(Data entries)
________________________________________

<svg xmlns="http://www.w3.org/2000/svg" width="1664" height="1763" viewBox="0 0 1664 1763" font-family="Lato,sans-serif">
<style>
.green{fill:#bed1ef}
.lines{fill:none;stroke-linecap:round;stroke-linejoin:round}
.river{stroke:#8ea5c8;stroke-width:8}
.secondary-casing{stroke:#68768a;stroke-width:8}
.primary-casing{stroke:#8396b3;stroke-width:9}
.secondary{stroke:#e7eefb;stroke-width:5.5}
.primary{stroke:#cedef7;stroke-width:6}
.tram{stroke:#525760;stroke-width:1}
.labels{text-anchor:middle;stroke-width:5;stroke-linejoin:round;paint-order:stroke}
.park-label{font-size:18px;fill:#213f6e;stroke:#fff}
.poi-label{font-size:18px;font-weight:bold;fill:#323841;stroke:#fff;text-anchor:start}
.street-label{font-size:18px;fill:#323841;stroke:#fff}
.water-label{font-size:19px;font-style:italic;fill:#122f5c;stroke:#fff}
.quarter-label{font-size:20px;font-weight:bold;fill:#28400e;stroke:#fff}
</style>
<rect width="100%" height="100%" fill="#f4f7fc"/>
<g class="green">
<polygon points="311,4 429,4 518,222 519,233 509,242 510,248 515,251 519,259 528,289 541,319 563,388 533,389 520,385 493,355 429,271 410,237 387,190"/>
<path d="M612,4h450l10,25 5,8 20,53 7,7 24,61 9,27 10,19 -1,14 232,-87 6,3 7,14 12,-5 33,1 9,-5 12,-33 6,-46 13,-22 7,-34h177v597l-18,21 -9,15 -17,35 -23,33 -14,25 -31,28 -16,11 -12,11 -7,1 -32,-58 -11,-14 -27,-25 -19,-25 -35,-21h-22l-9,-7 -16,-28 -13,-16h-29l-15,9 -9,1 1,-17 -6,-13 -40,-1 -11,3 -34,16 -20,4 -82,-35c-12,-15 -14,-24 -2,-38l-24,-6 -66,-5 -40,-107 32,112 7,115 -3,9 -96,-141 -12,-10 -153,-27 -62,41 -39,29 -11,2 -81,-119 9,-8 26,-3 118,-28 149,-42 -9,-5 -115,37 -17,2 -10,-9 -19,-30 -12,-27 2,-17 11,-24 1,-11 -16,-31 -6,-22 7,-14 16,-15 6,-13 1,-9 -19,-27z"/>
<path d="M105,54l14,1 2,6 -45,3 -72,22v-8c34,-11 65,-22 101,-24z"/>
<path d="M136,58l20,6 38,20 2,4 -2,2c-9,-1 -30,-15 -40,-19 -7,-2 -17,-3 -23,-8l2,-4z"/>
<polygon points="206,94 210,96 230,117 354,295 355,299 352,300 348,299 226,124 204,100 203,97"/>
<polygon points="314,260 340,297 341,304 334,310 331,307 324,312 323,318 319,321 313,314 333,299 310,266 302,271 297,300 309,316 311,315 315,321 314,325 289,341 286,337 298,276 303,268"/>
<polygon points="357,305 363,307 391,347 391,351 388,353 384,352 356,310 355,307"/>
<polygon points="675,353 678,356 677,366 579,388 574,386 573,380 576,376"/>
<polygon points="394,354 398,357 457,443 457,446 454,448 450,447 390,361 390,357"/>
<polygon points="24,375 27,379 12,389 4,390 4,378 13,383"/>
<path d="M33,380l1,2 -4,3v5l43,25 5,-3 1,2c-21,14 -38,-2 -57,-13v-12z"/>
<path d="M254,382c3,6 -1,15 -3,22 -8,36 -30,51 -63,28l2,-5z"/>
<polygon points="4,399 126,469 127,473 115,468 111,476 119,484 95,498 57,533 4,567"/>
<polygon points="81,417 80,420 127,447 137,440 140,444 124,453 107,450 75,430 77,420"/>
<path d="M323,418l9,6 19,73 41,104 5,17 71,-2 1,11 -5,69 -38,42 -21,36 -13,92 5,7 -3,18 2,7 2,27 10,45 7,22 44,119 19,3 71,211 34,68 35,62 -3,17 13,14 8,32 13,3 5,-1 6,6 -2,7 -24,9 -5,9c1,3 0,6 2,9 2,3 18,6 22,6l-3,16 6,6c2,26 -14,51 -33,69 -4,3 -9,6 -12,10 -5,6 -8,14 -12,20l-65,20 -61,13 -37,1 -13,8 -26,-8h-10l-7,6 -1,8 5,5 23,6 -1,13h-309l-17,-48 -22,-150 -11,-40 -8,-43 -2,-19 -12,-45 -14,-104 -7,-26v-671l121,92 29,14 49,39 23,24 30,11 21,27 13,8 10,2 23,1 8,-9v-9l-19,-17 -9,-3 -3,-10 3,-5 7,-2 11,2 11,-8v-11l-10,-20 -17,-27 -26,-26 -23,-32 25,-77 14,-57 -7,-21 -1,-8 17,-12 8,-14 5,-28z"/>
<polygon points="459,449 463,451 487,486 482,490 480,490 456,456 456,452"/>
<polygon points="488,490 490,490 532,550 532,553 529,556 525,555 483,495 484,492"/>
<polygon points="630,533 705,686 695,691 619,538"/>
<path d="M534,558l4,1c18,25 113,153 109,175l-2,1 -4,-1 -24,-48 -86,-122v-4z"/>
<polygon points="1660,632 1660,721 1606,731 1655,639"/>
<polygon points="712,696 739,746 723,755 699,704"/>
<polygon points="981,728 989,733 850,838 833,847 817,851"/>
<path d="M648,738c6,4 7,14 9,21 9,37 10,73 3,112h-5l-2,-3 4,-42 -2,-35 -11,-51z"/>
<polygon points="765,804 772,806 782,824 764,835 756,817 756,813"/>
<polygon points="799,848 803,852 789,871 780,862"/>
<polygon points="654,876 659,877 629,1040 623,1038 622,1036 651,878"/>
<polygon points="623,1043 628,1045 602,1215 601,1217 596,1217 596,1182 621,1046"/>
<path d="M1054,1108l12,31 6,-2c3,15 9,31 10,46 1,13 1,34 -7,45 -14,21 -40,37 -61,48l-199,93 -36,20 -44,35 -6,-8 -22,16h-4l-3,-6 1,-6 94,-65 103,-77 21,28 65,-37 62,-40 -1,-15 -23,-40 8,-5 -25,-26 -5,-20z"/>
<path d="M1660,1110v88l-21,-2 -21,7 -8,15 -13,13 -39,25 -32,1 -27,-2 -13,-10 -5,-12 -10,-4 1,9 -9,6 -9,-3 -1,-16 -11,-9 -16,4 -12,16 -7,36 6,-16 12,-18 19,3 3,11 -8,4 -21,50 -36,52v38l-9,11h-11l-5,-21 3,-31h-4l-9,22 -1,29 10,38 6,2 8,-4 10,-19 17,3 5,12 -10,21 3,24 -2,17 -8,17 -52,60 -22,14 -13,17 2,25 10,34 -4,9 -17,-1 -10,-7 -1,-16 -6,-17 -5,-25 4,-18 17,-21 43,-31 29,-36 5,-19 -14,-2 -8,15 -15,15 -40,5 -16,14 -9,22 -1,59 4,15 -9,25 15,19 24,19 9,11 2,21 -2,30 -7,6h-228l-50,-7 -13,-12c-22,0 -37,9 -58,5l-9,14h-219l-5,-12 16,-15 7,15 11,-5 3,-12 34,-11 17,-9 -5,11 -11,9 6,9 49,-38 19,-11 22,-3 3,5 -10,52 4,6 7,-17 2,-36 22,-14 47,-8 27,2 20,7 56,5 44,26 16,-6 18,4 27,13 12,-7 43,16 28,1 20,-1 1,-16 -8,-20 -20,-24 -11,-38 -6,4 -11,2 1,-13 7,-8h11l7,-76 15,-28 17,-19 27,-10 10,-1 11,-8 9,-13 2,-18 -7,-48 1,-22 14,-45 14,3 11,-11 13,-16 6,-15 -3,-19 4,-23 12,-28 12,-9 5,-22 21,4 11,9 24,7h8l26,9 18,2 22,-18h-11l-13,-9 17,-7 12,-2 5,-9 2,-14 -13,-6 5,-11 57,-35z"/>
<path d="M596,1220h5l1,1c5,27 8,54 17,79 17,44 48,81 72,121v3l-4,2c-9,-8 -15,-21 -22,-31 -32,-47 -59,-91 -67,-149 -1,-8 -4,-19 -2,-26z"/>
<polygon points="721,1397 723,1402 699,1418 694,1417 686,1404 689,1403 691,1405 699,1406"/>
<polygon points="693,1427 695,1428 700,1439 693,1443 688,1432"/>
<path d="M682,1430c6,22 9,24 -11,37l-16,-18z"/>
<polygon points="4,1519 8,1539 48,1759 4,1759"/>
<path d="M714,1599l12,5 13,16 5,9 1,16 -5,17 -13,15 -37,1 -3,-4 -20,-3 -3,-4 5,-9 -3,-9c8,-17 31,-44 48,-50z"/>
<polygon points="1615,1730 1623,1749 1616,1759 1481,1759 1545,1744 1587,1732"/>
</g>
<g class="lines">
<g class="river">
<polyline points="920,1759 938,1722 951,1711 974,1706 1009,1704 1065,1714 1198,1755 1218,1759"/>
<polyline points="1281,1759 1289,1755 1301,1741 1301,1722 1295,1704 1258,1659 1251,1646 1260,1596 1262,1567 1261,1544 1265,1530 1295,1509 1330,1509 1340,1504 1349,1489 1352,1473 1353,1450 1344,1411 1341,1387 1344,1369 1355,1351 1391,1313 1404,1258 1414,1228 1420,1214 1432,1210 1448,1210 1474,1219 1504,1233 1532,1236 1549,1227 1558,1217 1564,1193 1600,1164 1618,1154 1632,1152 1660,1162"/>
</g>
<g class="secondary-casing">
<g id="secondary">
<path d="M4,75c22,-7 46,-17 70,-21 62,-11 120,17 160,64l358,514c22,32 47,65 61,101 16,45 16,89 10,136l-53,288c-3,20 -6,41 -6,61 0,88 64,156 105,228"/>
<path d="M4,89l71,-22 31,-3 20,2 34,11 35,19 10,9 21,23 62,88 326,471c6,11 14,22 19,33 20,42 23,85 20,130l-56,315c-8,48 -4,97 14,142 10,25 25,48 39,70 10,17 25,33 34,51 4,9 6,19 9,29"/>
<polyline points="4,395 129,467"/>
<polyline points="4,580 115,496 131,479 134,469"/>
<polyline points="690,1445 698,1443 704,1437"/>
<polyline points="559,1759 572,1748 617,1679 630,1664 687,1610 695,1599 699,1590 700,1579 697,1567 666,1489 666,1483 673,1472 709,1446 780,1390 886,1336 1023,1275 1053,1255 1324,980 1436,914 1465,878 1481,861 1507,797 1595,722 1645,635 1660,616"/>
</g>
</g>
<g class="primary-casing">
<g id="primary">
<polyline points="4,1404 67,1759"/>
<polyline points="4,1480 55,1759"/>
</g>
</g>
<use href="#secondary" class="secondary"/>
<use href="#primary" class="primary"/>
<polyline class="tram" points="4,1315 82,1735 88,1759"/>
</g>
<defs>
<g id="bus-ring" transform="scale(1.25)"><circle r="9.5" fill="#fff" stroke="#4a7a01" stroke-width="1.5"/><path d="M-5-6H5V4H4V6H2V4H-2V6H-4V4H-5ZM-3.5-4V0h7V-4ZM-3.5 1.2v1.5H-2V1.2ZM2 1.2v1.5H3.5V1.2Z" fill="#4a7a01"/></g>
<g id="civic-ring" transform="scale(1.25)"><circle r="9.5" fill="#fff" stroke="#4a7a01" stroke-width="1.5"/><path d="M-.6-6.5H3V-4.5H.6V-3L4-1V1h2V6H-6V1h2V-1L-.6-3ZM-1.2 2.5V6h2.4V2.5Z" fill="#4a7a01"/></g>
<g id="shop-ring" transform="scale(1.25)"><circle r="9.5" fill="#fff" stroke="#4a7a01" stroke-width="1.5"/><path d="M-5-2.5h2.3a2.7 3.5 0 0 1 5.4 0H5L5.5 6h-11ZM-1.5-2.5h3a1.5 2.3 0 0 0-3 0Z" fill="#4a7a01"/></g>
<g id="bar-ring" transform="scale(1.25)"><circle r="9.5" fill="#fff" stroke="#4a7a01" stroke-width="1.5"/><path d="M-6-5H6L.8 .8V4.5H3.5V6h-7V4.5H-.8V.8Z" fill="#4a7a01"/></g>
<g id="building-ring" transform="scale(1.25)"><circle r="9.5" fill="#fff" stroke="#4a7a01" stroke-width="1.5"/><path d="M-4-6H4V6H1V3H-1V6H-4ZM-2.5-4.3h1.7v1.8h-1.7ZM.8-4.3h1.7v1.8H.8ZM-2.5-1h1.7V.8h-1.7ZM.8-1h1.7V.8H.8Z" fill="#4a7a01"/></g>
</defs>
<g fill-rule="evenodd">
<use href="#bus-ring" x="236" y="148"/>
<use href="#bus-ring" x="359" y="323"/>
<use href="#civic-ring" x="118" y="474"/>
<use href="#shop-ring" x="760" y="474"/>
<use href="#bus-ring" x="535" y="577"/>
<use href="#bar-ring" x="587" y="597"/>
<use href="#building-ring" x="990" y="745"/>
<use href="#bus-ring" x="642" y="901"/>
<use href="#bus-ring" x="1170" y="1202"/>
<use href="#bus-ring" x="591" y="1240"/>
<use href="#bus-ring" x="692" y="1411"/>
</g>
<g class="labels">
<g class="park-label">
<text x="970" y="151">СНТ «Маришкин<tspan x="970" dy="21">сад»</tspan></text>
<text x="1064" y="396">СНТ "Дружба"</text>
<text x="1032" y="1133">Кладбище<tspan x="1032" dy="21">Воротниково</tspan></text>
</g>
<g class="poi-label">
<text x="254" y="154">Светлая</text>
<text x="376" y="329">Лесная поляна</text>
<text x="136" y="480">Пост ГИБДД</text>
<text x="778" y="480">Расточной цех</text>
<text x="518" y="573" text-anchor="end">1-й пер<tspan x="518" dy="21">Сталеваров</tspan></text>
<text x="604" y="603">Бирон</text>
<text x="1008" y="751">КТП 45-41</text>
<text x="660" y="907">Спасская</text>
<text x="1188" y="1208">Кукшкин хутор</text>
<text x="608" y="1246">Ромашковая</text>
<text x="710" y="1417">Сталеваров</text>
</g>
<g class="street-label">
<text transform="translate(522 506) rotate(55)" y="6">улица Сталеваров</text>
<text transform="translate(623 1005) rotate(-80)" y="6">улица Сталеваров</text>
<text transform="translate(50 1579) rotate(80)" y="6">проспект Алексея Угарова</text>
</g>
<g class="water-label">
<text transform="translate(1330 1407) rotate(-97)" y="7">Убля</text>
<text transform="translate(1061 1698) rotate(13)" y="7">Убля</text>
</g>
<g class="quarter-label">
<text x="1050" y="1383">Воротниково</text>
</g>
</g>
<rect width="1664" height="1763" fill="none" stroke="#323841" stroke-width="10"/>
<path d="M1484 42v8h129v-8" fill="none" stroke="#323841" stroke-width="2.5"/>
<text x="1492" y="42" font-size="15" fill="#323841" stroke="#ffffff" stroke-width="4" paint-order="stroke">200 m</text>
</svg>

________________________________________

Whenever a line in the data holds "lines", copy that line.

Written response:
.lines{fill:none;stroke-linecap:round;stroke-linejoin:round}
<g class="lines">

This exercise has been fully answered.